### Required action 1
Copy from the message about TCP delayed-ACK tunables everything from "It needs the" down to "a tcp_delack_min tunable.".

It needs the changed constants replaced with the _DEFAULT versions in 
net/dccp/timer.c and net/dccp/output.c to build with DCCP enabled.  I did that, 
and tested it (over loopback).  The tunables come up at 0, not the expected 
default values, and when that happens, latencies are extremely low, as would be 
expected with a value of 0, but when I set net.ipv4.tcp_delack_min to *any* 
non-zero value, the old 40 ms magic number becomes 200 ms.  I haven't yet 
figured out why.  Tweaking net.ipv4.tcp_ato_min isn't having any observable 
effect on my loopback latencies.

I think there may be something worth pursuing with a tcp_delack_min tunable. 
Any suggestions on where I should look to debug this?

-- Chris

> Index: linux-2.6.27-rc4-misc/include/net/tcp.h
> ===================================================================
> --- linux-2.6.27-rc4-misc.orig/include/net/tcp.h
> +++ linux-2.6.27-rc4-misc/include/net/tcp.h
> @@ -118,12 +118,16 @@ extern void tcp_time_wait(struct sock *s
>  
>  #define TCP_DELACK_MAX	((unsigned)(HZ/5))	/* maximal time to delay before sending an ACK */
>  #if HZ >= 100
> -#define TCP_DELACK_MIN	((unsigned)(HZ/25))	/* minimal time to delay before sending an ACK */
> -#define TCP_ATO_MIN	((unsigned)(HZ/25))

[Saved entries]
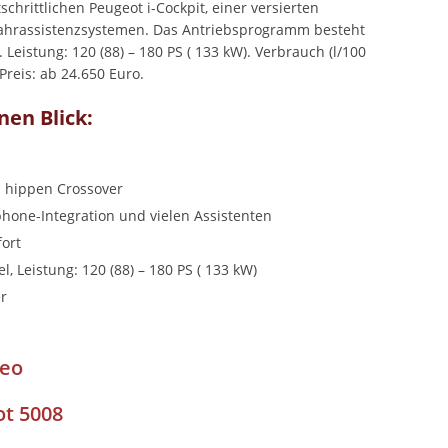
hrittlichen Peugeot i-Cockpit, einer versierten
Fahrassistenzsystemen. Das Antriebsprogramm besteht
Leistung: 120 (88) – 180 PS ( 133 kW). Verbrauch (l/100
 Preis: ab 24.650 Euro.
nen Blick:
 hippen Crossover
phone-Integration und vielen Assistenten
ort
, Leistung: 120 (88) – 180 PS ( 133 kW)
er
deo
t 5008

...

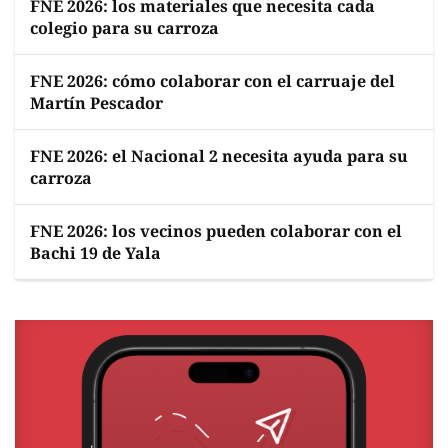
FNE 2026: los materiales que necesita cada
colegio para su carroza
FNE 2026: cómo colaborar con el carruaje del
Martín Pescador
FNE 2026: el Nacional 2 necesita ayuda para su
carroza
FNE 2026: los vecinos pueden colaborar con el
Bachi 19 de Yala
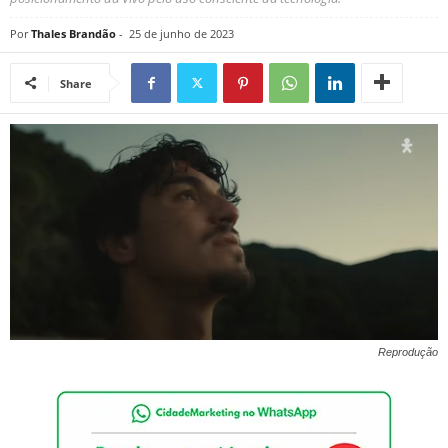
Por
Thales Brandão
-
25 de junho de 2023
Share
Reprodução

* * *

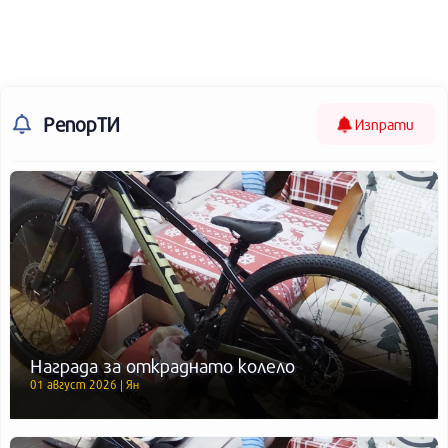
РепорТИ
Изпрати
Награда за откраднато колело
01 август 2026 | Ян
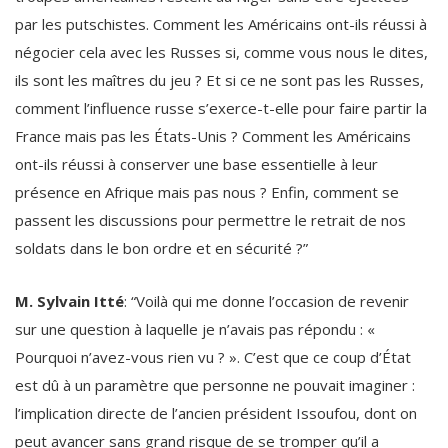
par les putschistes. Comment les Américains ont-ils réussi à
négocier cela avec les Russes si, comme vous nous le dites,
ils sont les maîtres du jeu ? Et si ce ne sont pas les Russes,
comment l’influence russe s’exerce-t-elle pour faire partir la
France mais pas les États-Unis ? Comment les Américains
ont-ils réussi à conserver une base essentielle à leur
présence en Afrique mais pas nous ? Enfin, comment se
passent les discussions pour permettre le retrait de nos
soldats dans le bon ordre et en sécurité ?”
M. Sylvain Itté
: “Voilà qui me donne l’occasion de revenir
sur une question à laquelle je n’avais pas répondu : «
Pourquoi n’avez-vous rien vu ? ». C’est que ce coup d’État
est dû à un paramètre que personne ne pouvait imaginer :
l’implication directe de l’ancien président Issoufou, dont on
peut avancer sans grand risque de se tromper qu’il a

### Required action 2
Reproduce the rows from the line containing "hrittlichen Peugeot i-Cockpit, einer" down to the line containing "phone-Integration und vielen Assistenten", with "Antriebsprogramm" changed to "Motorenangebot" and nothing else altered. Return only those lines.

### Exercise result 1
It needs the changed constants replaced with the _DEFAULT versions in 
net/dccp/timer.c and net/dccp/output.c to build with DCCP enabled.  I did that, 
and tested it (over loopback).  The tunables come up at 0, not the expected 
default values, and when that happens, latencies are extremely low, as would be 
expected with a value of 0, but when I set net.ipv4.tcp_delack_min to *any* 
non-zero value, the old 40 ms magic number becomes 200 ms.  I haven't yet 
figured out why.  Tweaking net.ipv4.tcp_ato_min isn't having any observable 
effect on my loopback latencies.

I think there may be something worth pursuing with a tcp_delack_min tunable.

### Exercise result 2
hrittlichen Peugeot i-Cockpit, einer versierten
Fahrassistenzsystemen. Das Motorenangebot besteht
Leistung: 120 (88) – 180 PS ( 133 kW). Verbrauch (l/100
 Preis: ab 24.650 Euro.
nen Blick:
 hippen Crossover
phone-Integration und vielen Assistenten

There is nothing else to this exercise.